Friday, May 15, 2009

Highlights from New York: The Hudson Hotel, Sweat Shoppes, and Virgin America

I went to New York last week. These were the highlights of four and a half days on the other coast...

* I flew Virgin America for the first time. Overrated, but inexpensive. And we like inexpensive. We also like touch screen snack menus.

* The terminal waiting area provided for some interesting people watching. For instance...

These two men were obviously interested in chatting. Their stances say 'I want to talk to you. Talking will probably make this wait time go faster. But let's leave these two seats between us. I can barely hear you from here. So speak up. But please don't lean in too close as we might appear too close. And that is one step away from gay.'

This blonde woman was very excited to see her friend (not pictured). She tried for minutes to move her face in such a way that would express this sentiment before relinquishing to the fact that she could no longer smile due to excessive cosmetic surgery.

* I stayed at the Hudson Hotel. The single room I slept in may very well be the smallest hotel room known to the Western hemisphere. But for $140 a night, I would have shared a cardboard box with an escaped convict. The room was cheap, so I won't complain that the hallway on the 14th floor smelled like sweat. I'll just mention it briefly. The hallway sort of smelled like a locker room. Everything else was lovely. Seriously. I'd stay here again in a heartbeat.

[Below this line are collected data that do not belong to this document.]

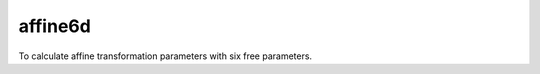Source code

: ======================
affine6d
======================

To calculate affine transformation parameters with six free parameters.
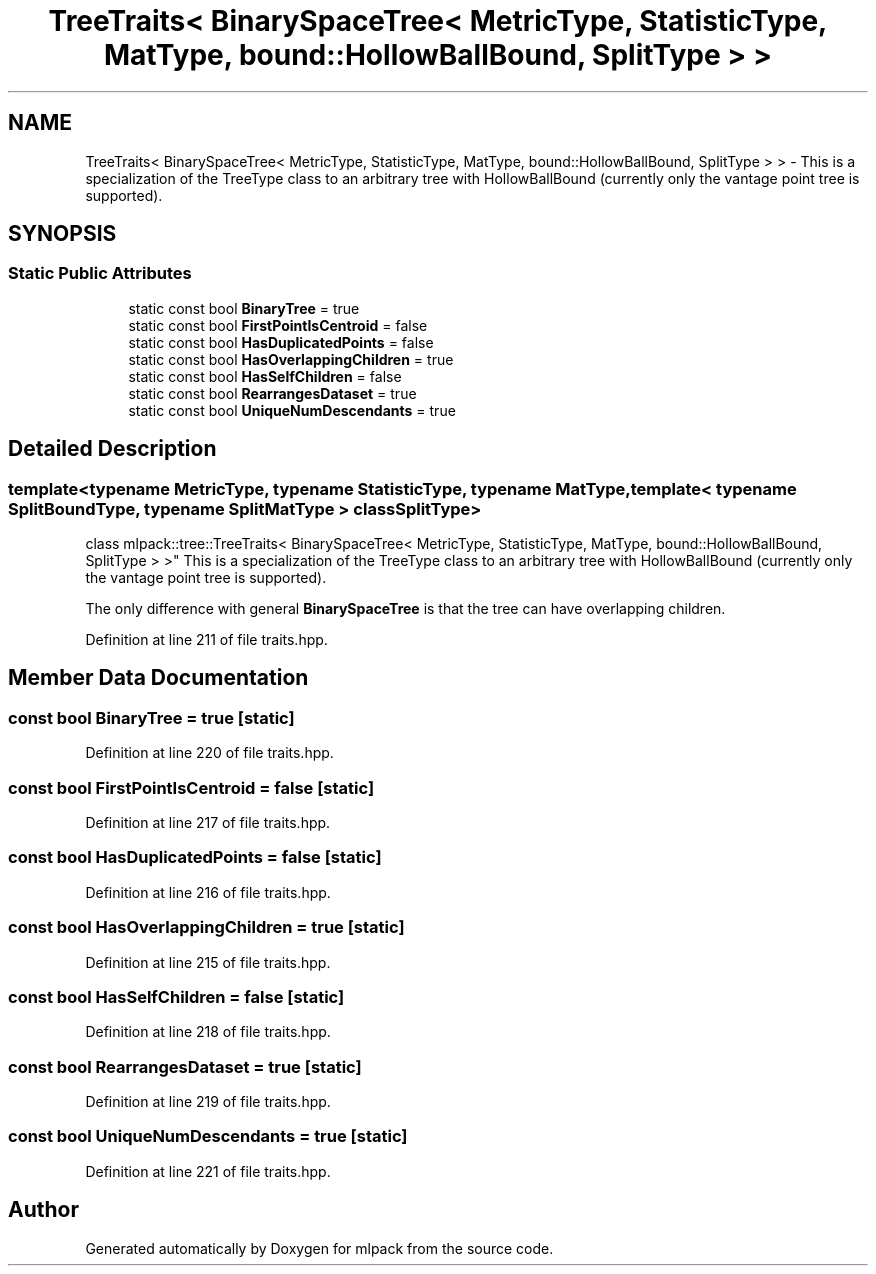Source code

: .TH "TreeTraits< BinarySpaceTree< MetricType, StatisticType, MatType, bound::HollowBallBound, SplitType > >" 3 "Sun Aug 22 2021" "Version 3.4.2" "mlpack" \" -*- nroff -*-
.ad l
.nh
.SH NAME
TreeTraits< BinarySpaceTree< MetricType, StatisticType, MatType, bound::HollowBallBound, SplitType > > \- This is a specialization of the TreeType class to an arbitrary tree with HollowBallBound (currently only the vantage point tree is supported)\&.  

.SH SYNOPSIS
.br
.PP
.SS "Static Public Attributes"

.in +1c
.ti -1c
.RI "static const bool \fBBinaryTree\fP = true"
.br
.ti -1c
.RI "static const bool \fBFirstPointIsCentroid\fP = false"
.br
.ti -1c
.RI "static const bool \fBHasDuplicatedPoints\fP = false"
.br
.ti -1c
.RI "static const bool \fBHasOverlappingChildren\fP = true"
.br
.ti -1c
.RI "static const bool \fBHasSelfChildren\fP = false"
.br
.ti -1c
.RI "static const bool \fBRearrangesDataset\fP = true"
.br
.ti -1c
.RI "static const bool \fBUniqueNumDescendants\fP = true"
.br
.in -1c
.SH "Detailed Description"
.PP 

.SS "template<typename MetricType, typename StatisticType, typename MatType, template< typename SplitBoundType, typename SplitMatType > class SplitType>
.br
class mlpack::tree::TreeTraits< BinarySpaceTree< MetricType, StatisticType, MatType, bound::HollowBallBound, SplitType > >"
This is a specialization of the TreeType class to an arbitrary tree with HollowBallBound (currently only the vantage point tree is supported)\&. 

The only difference with general \fBBinarySpaceTree\fP is that the tree can have overlapping children\&. 
.PP
Definition at line 211 of file traits\&.hpp\&.
.SH "Member Data Documentation"
.PP 
.SS "const bool BinaryTree = true\fC [static]\fP"

.PP
Definition at line 220 of file traits\&.hpp\&.
.SS "const bool FirstPointIsCentroid = false\fC [static]\fP"

.PP
Definition at line 217 of file traits\&.hpp\&.
.SS "const bool HasDuplicatedPoints = false\fC [static]\fP"

.PP
Definition at line 216 of file traits\&.hpp\&.
.SS "const bool HasOverlappingChildren = true\fC [static]\fP"

.PP
Definition at line 215 of file traits\&.hpp\&.
.SS "const bool HasSelfChildren = false\fC [static]\fP"

.PP
Definition at line 218 of file traits\&.hpp\&.
.SS "const bool RearrangesDataset = true\fC [static]\fP"

.PP
Definition at line 219 of file traits\&.hpp\&.
.SS "const bool UniqueNumDescendants = true\fC [static]\fP"

.PP
Definition at line 221 of file traits\&.hpp\&.

.SH "Author"
.PP 
Generated automatically by Doxygen for mlpack from the source code\&.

* I stopped by Topshop's much-buzzed about new store in Soho. The multilevel boutique, full of youthful fashions and neon wares, felt like the lovechild of H&M and the 80s. Some luster was definitely lost at seeing the shop in person. But I was excited to find a lower-priced line from denim brand Radcliffe.

* I saw young, drunk love on the subway train.

* I visited my mother in Long Island where the mall boasts stores with original and descriptive names like 'Sweats & Jeans,' and knife demos happen on the hour at Sears.

"New York is the dirtiest, largest, ugliest, broken-down city in the world--but it's the only one."